WHOは今やロシア人の平均飲酒量はフランス人やドイツ人を下回ったとしており、報告書で「ロシアが酒豪の国という長年の認識は近年覆された」と指摘した。(「アルコール消費量 四割減 健康志向のプーチン政権 ロシア」『静岡新聞』2019年10月3日付夕刊、時事通信配信)
「世の中に醜女はいない。ウォッカが足りないだけだ」という言葉が広く知られるほど酒と距離が近いロシアが大きく変わっていることがわかる。
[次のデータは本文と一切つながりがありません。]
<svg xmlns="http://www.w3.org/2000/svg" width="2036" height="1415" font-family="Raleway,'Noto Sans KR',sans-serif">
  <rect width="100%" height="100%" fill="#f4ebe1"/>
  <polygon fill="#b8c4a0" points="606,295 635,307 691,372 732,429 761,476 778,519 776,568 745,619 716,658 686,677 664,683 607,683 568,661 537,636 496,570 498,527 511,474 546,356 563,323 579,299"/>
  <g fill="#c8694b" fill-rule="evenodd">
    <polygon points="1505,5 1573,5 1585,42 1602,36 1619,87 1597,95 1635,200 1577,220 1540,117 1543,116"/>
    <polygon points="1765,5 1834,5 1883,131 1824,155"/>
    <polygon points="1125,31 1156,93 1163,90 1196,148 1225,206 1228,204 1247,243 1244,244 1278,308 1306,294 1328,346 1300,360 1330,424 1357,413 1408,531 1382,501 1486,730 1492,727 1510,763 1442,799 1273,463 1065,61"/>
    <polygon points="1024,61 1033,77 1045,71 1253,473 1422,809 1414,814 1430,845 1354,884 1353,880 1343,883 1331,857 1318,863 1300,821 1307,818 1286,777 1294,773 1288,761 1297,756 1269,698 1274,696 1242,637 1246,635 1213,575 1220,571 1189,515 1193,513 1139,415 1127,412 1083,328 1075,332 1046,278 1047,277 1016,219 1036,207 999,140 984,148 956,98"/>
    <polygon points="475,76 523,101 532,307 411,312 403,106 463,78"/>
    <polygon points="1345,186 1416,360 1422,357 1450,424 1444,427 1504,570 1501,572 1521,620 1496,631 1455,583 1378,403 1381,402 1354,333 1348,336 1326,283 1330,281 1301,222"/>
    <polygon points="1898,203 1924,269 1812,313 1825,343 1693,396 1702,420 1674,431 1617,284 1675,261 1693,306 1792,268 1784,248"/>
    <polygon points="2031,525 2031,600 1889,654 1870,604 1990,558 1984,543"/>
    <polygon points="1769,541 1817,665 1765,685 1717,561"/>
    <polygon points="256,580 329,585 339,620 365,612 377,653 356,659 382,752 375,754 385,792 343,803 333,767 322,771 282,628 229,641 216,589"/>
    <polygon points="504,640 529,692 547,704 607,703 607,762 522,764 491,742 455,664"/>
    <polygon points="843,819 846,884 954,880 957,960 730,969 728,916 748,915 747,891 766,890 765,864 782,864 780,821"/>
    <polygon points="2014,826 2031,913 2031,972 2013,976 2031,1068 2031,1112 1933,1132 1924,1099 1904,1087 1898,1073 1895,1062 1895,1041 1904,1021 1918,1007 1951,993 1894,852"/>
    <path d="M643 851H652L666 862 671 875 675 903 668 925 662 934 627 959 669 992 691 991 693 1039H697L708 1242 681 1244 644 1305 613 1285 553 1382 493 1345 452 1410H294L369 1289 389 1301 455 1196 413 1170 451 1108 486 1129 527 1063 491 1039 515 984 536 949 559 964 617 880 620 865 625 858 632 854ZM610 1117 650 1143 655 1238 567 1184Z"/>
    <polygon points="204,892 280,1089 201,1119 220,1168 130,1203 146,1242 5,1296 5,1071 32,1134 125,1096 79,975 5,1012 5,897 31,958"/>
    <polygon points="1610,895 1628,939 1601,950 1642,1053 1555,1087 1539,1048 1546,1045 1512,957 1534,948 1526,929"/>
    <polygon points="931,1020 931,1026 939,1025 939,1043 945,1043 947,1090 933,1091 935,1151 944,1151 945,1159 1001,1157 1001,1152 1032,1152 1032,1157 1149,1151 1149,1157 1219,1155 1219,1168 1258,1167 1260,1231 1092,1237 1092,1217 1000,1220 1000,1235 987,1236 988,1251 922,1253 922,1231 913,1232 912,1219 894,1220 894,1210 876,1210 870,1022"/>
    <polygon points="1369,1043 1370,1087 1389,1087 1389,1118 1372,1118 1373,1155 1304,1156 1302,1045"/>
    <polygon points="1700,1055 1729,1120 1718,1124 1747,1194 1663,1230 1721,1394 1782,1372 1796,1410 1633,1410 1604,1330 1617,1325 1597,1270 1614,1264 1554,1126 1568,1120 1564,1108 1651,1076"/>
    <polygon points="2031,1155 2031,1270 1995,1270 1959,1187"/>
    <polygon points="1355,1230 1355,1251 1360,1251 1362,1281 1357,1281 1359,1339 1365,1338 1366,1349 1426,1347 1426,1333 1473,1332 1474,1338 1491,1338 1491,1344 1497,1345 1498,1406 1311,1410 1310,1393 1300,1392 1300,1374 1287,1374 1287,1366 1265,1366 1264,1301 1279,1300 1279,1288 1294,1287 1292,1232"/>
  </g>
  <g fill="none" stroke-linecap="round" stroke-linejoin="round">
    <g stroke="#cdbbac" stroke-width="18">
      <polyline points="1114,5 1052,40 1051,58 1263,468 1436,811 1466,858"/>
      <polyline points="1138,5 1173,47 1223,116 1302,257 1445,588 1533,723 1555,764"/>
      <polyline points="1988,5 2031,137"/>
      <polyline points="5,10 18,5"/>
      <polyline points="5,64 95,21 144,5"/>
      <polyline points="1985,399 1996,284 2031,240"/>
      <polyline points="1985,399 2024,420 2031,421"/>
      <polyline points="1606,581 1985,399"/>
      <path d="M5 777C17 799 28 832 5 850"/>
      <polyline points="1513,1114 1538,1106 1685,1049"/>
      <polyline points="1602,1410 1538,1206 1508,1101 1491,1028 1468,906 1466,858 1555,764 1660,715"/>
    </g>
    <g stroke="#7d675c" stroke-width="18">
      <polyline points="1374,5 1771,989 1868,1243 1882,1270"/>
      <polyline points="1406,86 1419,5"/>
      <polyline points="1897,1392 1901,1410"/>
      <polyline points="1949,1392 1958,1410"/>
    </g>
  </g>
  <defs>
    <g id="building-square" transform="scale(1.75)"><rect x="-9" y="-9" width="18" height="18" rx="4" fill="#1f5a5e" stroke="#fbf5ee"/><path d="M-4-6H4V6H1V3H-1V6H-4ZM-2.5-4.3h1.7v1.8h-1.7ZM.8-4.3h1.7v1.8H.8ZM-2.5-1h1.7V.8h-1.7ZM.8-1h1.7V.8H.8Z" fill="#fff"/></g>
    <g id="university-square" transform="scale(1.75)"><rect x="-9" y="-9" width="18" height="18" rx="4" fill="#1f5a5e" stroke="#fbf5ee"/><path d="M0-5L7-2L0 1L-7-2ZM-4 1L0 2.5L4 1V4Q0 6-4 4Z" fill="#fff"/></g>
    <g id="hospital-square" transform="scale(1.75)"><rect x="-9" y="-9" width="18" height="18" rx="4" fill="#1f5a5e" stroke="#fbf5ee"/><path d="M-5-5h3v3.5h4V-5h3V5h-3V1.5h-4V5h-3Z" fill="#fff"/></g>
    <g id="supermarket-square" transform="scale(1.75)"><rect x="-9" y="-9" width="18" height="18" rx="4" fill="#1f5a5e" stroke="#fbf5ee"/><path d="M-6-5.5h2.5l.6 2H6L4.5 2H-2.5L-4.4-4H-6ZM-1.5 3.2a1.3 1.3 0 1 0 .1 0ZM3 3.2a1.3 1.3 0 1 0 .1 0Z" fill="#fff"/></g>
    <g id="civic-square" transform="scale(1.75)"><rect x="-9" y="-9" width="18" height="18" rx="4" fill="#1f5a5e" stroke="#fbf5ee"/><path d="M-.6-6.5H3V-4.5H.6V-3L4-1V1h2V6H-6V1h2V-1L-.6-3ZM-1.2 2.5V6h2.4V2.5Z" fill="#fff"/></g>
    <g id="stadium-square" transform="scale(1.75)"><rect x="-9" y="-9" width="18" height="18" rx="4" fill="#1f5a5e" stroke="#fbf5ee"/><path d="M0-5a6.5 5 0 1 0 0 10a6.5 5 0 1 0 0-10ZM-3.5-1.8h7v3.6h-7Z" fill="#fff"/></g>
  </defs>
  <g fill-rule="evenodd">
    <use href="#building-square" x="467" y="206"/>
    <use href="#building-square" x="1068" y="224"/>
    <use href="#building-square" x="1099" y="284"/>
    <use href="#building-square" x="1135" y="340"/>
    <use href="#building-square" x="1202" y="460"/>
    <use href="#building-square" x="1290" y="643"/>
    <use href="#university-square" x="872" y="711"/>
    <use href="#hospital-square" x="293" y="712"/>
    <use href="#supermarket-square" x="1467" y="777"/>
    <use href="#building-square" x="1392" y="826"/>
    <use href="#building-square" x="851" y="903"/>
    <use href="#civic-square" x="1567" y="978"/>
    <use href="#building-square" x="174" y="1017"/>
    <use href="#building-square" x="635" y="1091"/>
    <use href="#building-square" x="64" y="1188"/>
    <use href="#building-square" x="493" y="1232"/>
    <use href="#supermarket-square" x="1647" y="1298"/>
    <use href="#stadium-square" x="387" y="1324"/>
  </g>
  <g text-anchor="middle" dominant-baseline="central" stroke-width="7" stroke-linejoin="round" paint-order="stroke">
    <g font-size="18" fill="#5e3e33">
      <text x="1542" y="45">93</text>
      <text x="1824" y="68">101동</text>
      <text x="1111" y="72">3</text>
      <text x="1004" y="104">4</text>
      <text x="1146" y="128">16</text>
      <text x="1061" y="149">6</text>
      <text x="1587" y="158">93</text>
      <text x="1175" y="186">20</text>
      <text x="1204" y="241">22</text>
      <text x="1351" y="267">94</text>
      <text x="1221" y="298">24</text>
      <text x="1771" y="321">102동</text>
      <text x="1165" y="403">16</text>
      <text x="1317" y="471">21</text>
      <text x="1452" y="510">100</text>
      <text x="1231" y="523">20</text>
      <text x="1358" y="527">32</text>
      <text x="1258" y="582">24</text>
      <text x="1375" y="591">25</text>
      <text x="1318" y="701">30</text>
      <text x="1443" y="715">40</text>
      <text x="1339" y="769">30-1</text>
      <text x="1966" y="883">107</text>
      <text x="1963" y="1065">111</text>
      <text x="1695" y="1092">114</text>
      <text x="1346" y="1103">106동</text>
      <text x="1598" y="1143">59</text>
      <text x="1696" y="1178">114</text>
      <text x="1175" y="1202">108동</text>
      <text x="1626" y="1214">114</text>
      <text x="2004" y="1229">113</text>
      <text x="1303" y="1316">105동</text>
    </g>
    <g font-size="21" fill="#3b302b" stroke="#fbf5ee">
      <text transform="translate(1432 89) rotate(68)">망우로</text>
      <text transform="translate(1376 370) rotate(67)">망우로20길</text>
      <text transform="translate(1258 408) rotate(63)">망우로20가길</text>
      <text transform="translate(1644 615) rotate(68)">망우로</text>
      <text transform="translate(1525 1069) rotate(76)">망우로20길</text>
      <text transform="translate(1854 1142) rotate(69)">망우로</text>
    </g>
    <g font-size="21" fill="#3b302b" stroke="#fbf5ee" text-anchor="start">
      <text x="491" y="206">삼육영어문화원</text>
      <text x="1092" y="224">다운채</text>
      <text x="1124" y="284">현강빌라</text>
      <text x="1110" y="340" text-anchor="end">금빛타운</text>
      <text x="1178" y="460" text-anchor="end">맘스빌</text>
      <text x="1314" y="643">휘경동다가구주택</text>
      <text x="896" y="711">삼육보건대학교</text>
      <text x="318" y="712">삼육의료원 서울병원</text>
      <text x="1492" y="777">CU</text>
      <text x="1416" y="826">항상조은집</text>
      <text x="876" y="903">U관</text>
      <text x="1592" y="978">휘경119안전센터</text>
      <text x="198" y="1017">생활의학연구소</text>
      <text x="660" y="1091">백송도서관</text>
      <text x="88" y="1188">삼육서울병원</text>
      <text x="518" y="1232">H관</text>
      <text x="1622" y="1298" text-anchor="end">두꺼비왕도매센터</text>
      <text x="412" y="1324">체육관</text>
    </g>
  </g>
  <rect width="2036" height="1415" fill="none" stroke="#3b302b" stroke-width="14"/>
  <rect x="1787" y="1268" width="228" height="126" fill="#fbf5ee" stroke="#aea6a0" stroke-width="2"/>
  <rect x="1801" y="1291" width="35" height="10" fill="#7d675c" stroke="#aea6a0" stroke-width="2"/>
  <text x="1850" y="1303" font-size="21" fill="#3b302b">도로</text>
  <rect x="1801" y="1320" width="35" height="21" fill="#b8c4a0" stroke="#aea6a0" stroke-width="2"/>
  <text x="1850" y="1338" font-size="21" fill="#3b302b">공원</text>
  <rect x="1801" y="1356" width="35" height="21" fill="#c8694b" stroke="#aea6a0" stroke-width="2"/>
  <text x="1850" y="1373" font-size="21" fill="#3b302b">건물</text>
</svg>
飲まないロシア人は飛ばない鳥くらいの衝撃だが、飛ばなくなった鳥も存在するわけだから、ロシア人が飲まなくなるのも不思議ではない。
自ら節制に励み、長期政権下で国民にもそれを促し、ロシア人と切っても切れない関係にあった酒との関係も変容させてしまったプーチン氏。ウォッカ片手に赤ら顔のロシア人のパブリックイメージまで塗り替えてしまったプーチン氏。そんなプーチン氏でも弱点はある。会談場に遅刻する欠礼が日常茶飯事なのだ。
2013年11月の韓国の朴槿恵大統領との首脳会談には、40分も遅れて登場。80人余りの出席者がそろって空腹のまま待ち、午後4時47分になって「昼食」を始めた。朴槿恵は2カ月前の会談にも40分待たされた。韓国メディアはこのとき、金大中元大統領が45分、李明博前大統領が40分待たされた過去もあり、無礼で傲慢と憤っていたが、別に韓国を舐めているわけではない。
バラク・オバマ米大統領と会う時も40分、ローマ法王謁見ですら15分遅刻している。これらの遅刻は外交上の駆け引きとも言われてきたが、誰彼かまわず遅れては駆け引きでもなんでもない気もする。むしろ、2022年、世界の人々は「遅刻するんだから、戦争の決断だけ早々と下すなよ」と思ったはずだ。ウクライナ侵攻の決断を、なぜ待てなかったのか。なぜ踏み切ってしまったのか。それともプーチン氏としては待った上での決断だったのか。いずれにせよ、彼は教えてくれた。人間は酒を飲まないからと言って合理的な判断ができるとは限らないのだ。